Analyze severance package (if any)
Even the most generous severance packages are designed to save the company money. Your clients who take them are probably going to end up with less in income and retirement savings than they would have, if they had retired. You can help them figure out exactly how much the package is worth, and how much they will have to make up with personal savings or lifestyle changes to ensure security. Pay attention to tax implications. A one-time lump sum payment may create a large tax liability and cut into the package’s real value to your client.
Make retirement plan decisions
This is a good time to assess how well your client has saved for retirement so far, and whether that savings will be adequate for income needs after life. In some cases, there’s a lag between when the early retirement package is announced and when it takes effect. Remund is urging his client to use the three-month window to max out their 401(k) contributions for this year, because they will not be able to contribute later after they’ve separated from Intel.
Think about health care
Before the implementation of the Affordable Care Act, continuing health care coverage was a major issue for early retirees. Now, however, Remund says that some of his clients are looking for ways to qualify for subsidized coverage from the ACA exchanges. “If they can keep their income to a certain level, they can have pretty affordable health insurance,” he says.
Decide when to take social security benefits
“[You have to] evaluate the individual’s sources of income under several scenarios – where Social Security is taken as soon as possible (age 62), at the normal retirement age (66), or postponed to age 70. The earlier it is taken, the smaller the benefit will be; the longer before it is taken, the larger the benefit will be,” says Schroeder. But that’s just the beginning of the analysis, Schroeder explains. Clients also need to look at how their Social Security strategy affects their spouses’ benefits, whether waiting will force them to withdraw money from retirement accounts early, and what the tax implications of each scenario will be.
“It’s all about what tax bracket you’re in, what marginal tax bracket you’re going to be in and how tax-efficiently you can take the withdrawals,” says Remund. Withdrawing 401K assets increases taxable income – even if the investor is older than 59 ½ and can skip the penalty – and can push people into higher tax brackets (and out of subsidized health insurance policies). Cashing out taxable accounts can trigger capital gains taxes. Every situation is different, says Remund, and requires careful analysis.

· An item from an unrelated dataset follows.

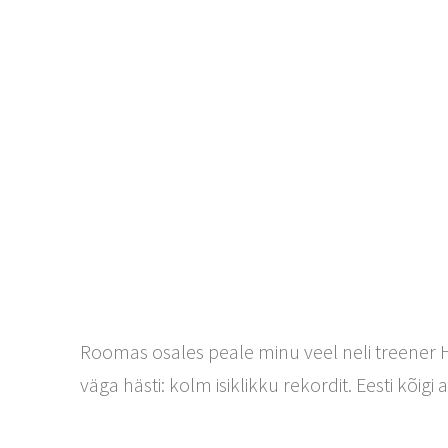
Roomas osales peale minu veel neli treener Har
väga hästi: kolm isiklikku rekordit. Eesti kõig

Explore part-time or entrepreneurial opportunities
“Most people can’t afford to sit on the couch for the rest of their lives – and most don’t want to do that either,” says Remund. Early retirement gives people a chance to try something different – whether part-time work, or starting a new business or even, like Schroeder, becoming a financial planner; she was a university teacher, then a university foundation executive before getting her Certified Financial Planner designation in her 50s.
One big mistake, Remund says, is staying in a house that is too big or too expensive after early retirement. A house that makes perfect sense for an executive earning $150,000 a year may be an undue burden on someone who is retired.
Early retirement is one of several topics that that financial advisors should be discussing with their older clients, as they work to develop a comprehensive financial plan. According to the Transamerica survey, only 7% percent have contingency plans for retiring sooner than expected and/or savings shortfalls. “If you have clients in their late 40s and early 50s, that would definitely be a conversation to have with them,” Remund adds. “Especially in bigger corporations, if there’s a shift in that corporation, they’re going to let go of that demographic because it’s an expensive demographic. You want to make sure you’re putting away money for the unexpected.”